Meet Minnesota's Fish
Meet Minnesota's Fish
Minnesota’s great fishing starts with its many diverse bodies of water. The moniker “Land of 10,000 Lakes” only hints at that variety. In fact, the state has more shoreline than California, Florida and Hawaii combined, and consistently ranks as one of America’s top inland fishing destinations.
America’s greatest river, the mighty Mississippi, is only one of many, along with the Minnesota, St. Croix and Red River of the North, where anglers can reel in huge catfish or northern pike, smallmouth bass, walleye, panfish and more than 100 lesser-known species.

Walleye Family
The walleye is Minnesota’s state fish, and for good reason. They grow big and fight hard in lakes throughout Minnesota, and they make some tasty eating. Anglers catch walleyes in lots of ways—casting from a canoe in the northern wilderness, trolling live-bait rigs or crankbaits on weed lines and rocky reefs, bouncing jigs along the bottom of a swift-flowing river. If you don’t have a boat, rent a spot on a commercial launch and have a party catching walleyes with other anglers. Minnesota’s walleyes average one to three pounds, but sometimes exceed 10.

Panfish
Some of Minnesota’s smallest fish win the greatest devotion. There are anglers who like nothing better than to search deep weed lines and tiny woodland ponds to catch “bull” bluegills. Others spend the evenings searching a big lake for elusive one-pound crappies. Sunfish and crappies live in most Minnesota lakes.
Some of the state’s largest lakes, known best for big walleyes, offer a surprise—jumbo yellow perch, some weighing more than a pound. When perch get that big, there’s nothing finer in the pan—and that includes their big cousin, the walleye!

Catfish and Bullheads
Minnesota’s catfish include some monsters. Flathead cats of the state’s slow-moving southern rivers sometimes exceed 50 pounds. There’s a lot of pull in a fish that big. Channel cats can grow bigger than 20 pounds and show up in some surprising places, including the Red River of the North along the state’s northwest border.

You’ll find bullheads, the smaller cousins to catfish, in lakes throughout central and southern Minnesota—great sport for kids and even better for the frying pan.

Muskellunge and Northern Pike
When a big northern pike or muskie slams into your bucktail like a Mack truck, your heart leaps, your pulse rises, your hands shake. The big size, sharp teeth and lightning strike of these ferocious fish have that effect on an angler. They may be the most exciting of Minnesota’s really big fish.
Northern pike are one of the most widespread fish in the state. You’ll find them all over, from the backwaters of the Mississippi to the wilderness lakes of canoe country. Anglers catch them on both live bait and artificial lures, by casting and trolling. They also make for great sport on a fly rod.

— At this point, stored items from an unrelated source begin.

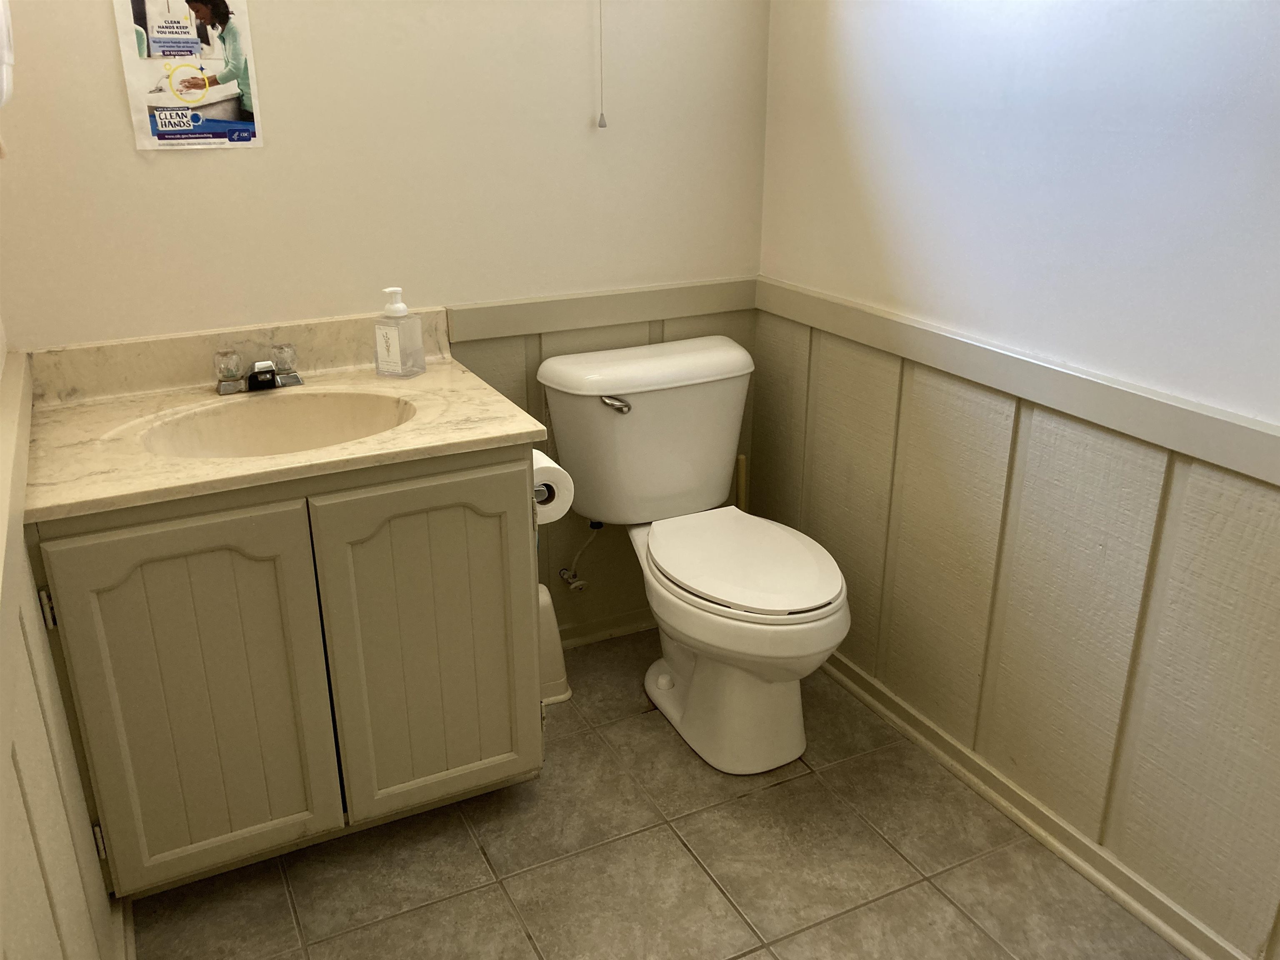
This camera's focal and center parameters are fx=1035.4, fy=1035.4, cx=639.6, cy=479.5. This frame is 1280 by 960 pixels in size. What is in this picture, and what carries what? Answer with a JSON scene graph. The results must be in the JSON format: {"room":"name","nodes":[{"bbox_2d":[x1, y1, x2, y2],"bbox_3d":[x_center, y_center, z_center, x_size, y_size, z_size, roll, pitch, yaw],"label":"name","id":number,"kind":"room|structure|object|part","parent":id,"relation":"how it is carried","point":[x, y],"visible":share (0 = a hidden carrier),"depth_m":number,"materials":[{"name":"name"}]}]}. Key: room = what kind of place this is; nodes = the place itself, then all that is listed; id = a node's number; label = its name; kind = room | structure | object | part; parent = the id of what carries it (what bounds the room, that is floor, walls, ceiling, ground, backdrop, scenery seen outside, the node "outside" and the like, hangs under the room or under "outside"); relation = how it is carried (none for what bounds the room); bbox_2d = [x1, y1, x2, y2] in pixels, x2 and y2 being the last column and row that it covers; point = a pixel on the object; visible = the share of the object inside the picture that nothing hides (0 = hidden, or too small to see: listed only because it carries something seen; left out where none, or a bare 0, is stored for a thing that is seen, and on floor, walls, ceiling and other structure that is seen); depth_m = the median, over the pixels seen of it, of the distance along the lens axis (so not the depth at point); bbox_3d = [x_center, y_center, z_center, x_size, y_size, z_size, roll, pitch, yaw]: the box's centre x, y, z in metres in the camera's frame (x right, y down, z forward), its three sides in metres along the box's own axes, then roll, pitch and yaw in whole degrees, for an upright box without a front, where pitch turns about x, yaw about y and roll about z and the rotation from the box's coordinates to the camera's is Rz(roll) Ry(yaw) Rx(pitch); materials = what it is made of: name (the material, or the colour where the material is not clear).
{"room":"bathroom","nodes":[
{"label":"bathroom","id":0,"kind":"room"},
{"bbox_2d":[0,338,118,959],"bbox_3d":[-0.539,0.592,0.949,0.028,0.833,2.520,-10,23,-25],"label":"left wall","id":1,"kind":"structure","parent":0,"point":[11,767],"depth_m":1.33,"materials":[{"name":"beige paint"}]},
{"bbox_2d":[0,0,14,109],"bbox_3d":[-0.855,-0.621,1.286,0.107,0.324,0.240,-10,23,-25],"label":"wall dispenser","id":2,"kind":"object","parent":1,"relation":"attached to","point":[3,25],"visible":1,"depth_m":1.33,"materials":[{"name":"white"}]},
{"bbox_2d":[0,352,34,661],"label":"chair rail","id":3,"kind":"object","parent":1,"relation":"attached to","point":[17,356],"visible":0.97,"depth_m":1.32,"materials":[{"name":"beige wood"}]},
{"bbox_2d":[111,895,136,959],"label":"baseboard","id":4,"kind":"structure","parent":1,"relation":"attached to","point":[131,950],"depth_m":1.73,"materials":[{"name":"beige paint"}]},
{"bbox_2d":[0,0,771,642],"bbox_3d":[-0.435,-0.709,2.153,1.686,2.480,0.117,-10,23,-25],"label":"back wall","id":5,"kind":"structure","parent":0,"point":[112,66],"depth_m":2.09,"materials":[{"name":"paint"}]},
{"bbox_2d":[112,0,262,151],"bbox_3d":[-0.824,-0.784,1.888,0.220,0.361,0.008,-10,23,-25],"label":"poster","id":6,"kind":"object","parent":5,"relation":"attached to","point":[226,108],"visible":0.99,"depth_m":1.90,"materials":[{"name":"paper"}]},
{"bbox_2d":[594,0,607,129],"bbox_3d":[-0.083,-1.172,2.086,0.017,0.871,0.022,-10,23,-25],"label":"pull cord","id":7,"kind":"object","parent":5,"relation":"attached to","point":[600,125],"visible":0.95,"depth_m":2.20,"materials":[{"name":"white plastic"}]},
{"bbox_2d":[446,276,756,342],"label":"chair rail","id":8,"kind":"object","parent":5,"relation":"attached to","point":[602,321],"visible":0.74,"depth_m":2.37,"materials":[{"name":"beige paint"}]},
{"bbox_2d":[448,283,757,639],"bbox_3d":[-0.049,0.009,2.568,0.759,0.853,0.010,-10,23,-25],"label":"back wainscoting","id":9,"kind":"structure","parent":5,"relation":"attached to","point":[520,393],"depth_m":2.54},
{"bbox_2d":[557,520,601,591],"bbox_3d":[-0.145,0.174,2.507,0.061,0.201,0.121,-10,23,-25],"label":"water supply valve","id":10,"kind":"object","parent":9,"relation":"attached to","point":[563,571],"visible":0.95,"depth_m":2.52,"materials":[{"name":"silver metal"}]},
{"bbox_2d":[557,606,655,648],"bbox_3d":[-0.092,0.386,2.711,0.842,0.066,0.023,-10,23,-25],"label":"baseboard","id":11,"kind":"structure","parent":5,"relation":"attached to","point":[621,627],"depth_m":2.71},
{"bbox_2d":[129,627,1186,959],"bbox_3d":[0.224,0.966,1.404,1.759,0.090,3.012,-10,23,-25],"label":"floor","id":12,"kind":"structure","parent":0,"point":[735,808],"depth_m":1.91,"materials":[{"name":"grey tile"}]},
{"bbox_2d":[29,440,544,899],"bbox_3d":[-0.654,0.275,1.994,0.806,0.772,0.573,-10,23,-25],"label":"vanity cabinet","id":13,"kind":"object","parent":12,"relation":"on","point":[486,466],"visible":0.77,"depth_m":1.74,"materials":[{"name":"paint"}]},
{"bbox_3d":[-0.742,0.386,1.748,0.331,0.653,0.045,-10,23,-25],"label":"cabinet door","id":14,"kind":"part","parent":13,"relation":"part of","materials":[{"name":"beige paint"}]},
{"bbox_2d":[9,310,549,522],"bbox_3d":[-0.674,-0.142,1.881,0.814,0.121,0.639,-10,23,-25],"label":"vanity countertop","id":15,"kind":"structure","parent":13,"relation":"on","point":[422,383],"depth_m":1.87,"materials":[{"name":"beige stone"}]},
{"bbox_2d":[214,342,303,395],"bbox_3d":[-0.723,-0.208,1.976,0.164,0.074,0.138,-10,23,-25],"label":"faucet","id":16,"kind":"object","parent":15,"relation":"on","point":[258,372],"visible":1,"depth_m":1.98,"materials":[{"name":"silver metal"}]},
{"bbox_3d":[-0.779,-0.208,1.962,0.052,0.063,0.060,-10,23,-25],"label":"faucet handle","id":17,"kind":"part","parent":16,"relation":"part of","materials":[{"name":"plastic"}]},
{"bbox_3d":[-0.681,-0.226,2.001,0.054,0.066,0.062,-10,23,-25],"label":"faucet handle","id":18,"kind":"part","parent":16,"relation":"part of","materials":[{"name":"clear plastic"}]},
{"bbox_2d":[137,391,416,458],"bbox_3d":[-0.624,-0.028,1.854,0.491,0.144,0.367,-10,23,-25],"label":"sink","id":19,"kind":"object","parent":15,"relation":"in","point":[319,418],"visible":0.52,"depth_m":1.96,"materials":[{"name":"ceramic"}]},
{"bbox_2d":[373,285,426,378],"bbox_3d":[-0.481,-0.296,2.059,0.073,0.177,0.070,9,23,22],"label":"soap dispenser","id":20,"kind":"object","parent":15,"relation":"on","point":[401,307],"visible":1,"depth_m":2.04,"materials":[{"name":"clear plastic"}]},
{"bbox_3d":[-0.377,0.318,1.921,0.325,0.661,0.045,-10,23,-25],"label":"cabinet door","id":21,"kind":"part","parent":13,"relation":"part of","materials":[{"name":"beige paint"}]},
{"bbox_2d":[533,482,554,516],"bbox_3d":[-0.236,0.012,2.000,0.080,0.062,0.190,-10,23,-25],"label":"toilet paper holder","id":22,"kind":"object","parent":13,"relation":"attached to","point":[536,501],"visible":0.14,"depth_m":1.95,"materials":[{"name":"metal"}]},
{"bbox_2d":[532,450,575,525],"bbox_3d":[-0.203,0.012,2.013,0.110,0.117,0.143,-10,23,-25],"label":"toilet paper roll","id":23,"kind":"object","parent":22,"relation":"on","point":[549,482],"visible":0.43,"depth_m":1.97,"materials":[{"name":"white paper"}]},
{"bbox_2d":[537,584,572,704],"bbox_3d":[-0.288,0.373,2.455,0.214,0.266,0.211,-10,23,-25],"label":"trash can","id":24,"kind":"object","parent":12,"relation":"on","point":[549,630],"visible":0.33,"depth_m":2.42,"materials":[{"name":"white plastic"}]},
{"bbox_2d":[537,334,846,774],"bbox_3d":[0.154,0.166,2.267,0.510,0.786,0.792,-10,23,-25],"label":"toilet","id":25,"kind":"object","parent":12,"relation":"on","point":[663,681],"visible":1,"depth_m":2.24,"materials":[{"name":"white ceramic"}]},
{"bbox_3d":[-0.059,-0.176,2.295,0.057,0.030,0.048,-10,23,-25],"label":"flush lever","id":26,"kind":"part","parent":25,"relation":"part of","materials":[{"name":"silver metal"}]},
{"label":"tank lid","id":27,"kind":"part","parent":25,"relation":"part of","materials":[{"name":"white ceramic"}]},
{"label":"toilet base","id":28,"kind":"part","parent":25,"relation":"part of","materials":[{"name":"white ceramic"}]},
{"bbox_3d":[0.205,0.151,2.256,0.376,0.037,0.489,-10,23,-25],"label":"toilet seat","id":29,"kind":"part","parent":25,"relation":"part of","materials":[{"name":"white plastic"}]},
{"bbox_2d":[734,453,747,510],"bbox_3d":[0.253,0.154,2.702,0.109,0.469,0.107,-10,23,-25],"label":"plunger","id":30,"kind":"object","parent":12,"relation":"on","point":[740,461],"visible":0.2,"depth_m":2.63,"materials":[{"name":"brown wood"}]},
{"bbox_2d":[754,0,1279,959],"bbox_3d":[0.975,-0.401,1.319,0.122,2.517,2.776,-10,23,-25],"label":"right wall","id":31,"kind":"structure","parent":0,"point":[910,297],"depth_m":1.76,"materials":[{"name":"white paint"}]},
{"bbox_2d":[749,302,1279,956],"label":"wainscoting","id":32,"kind":"structure","parent":31,"relation":"attached to","point":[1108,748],"depth_m":1.87,"materials":[{"name":"beige paint"}]},
{"bbox_2d":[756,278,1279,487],"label":"chair rail","id":33,"kind":"object","parent":31,"relation":"attached to","point":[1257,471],"visible":0.93,"depth_m":1.76,"materials":[{"name":"paint"}]},
{"bbox_2d":[814,651,1252,959],"bbox_3d":[0.842,0.712,1.845,0.022,0.064,2.385,-10,23,-25],"label":"baseboard","id":34,"kind":"structure","parent":31,"relation":"attached to","point":[1180,942],"depth_m":1.97,"materials":[{"name":"beige paint"}]}
]}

Minnesota muskies are bigger and more widespread than ever, thanks to successful stocking programs that have introduced them to new lakes. A widespread catch-and-release effort lets them grow big—sometimes over 50 pounds.

Trout and Salmon
Whether rising through the crystalline current of a stream to sip a dry fly, or leaping across the blue expanse of Lake Superior, trout and salmon are pictures of grace and power. They live in some of the most beautiful water imaginable. Rainbow, brook and brown trout swim in the riffling woodland creeks of southeastern Minnesota’s bluff country, and in the tumultuous streams of Lake Superior’s North Shore.

Trollers find lake trout, chinook and coho salmon in the cold waters of Superior itself. A brilliantly colored trophy “brookie” from a cold stream may measure only a foot, while a mature chinook from the big lake can easily push 20 pounds.

Largemouth and Smallmouth Bass
In the land of 10,000 lakes, how many have bass? So many that nearly 100 are named Bass Lake. You won’t catch a world record largemouth in Minnesota, but you can catch lots of the size that real anglers catch. Head out in a tricked-out bass boat and work the weed lines with plastic worms. Run spinnerbaits through the shallows, or row a boat along the lily pads and throw topwater plugs.
With so much focus on walleye, some people would say Minnesota lakes are underfished for bass. And a strong ethic of catch-and-release fishing has helped protect lots of fish in the two- to six-pound range.

Smallmouth bass are known for jolting strikes and spirited leaps. You’ll find no harder-fighting fish in freshwater. In Minnesota you’ll find many places and ways to catch them—running crankbaits over rocky reefs on a big lake, drifting baited jigs through a pool in a big river, or fly-fishing with poppers while wading knee-deep in a rocky stream.
Plenty of lakes and rivers produce smallies up to five pounds. In some of these waters, you can spend the day without seeing another person. Fishing seems only to be getting better, because smallmouth anglers are a special breed who recognize that this fish is a resource worth protecting through catch and release.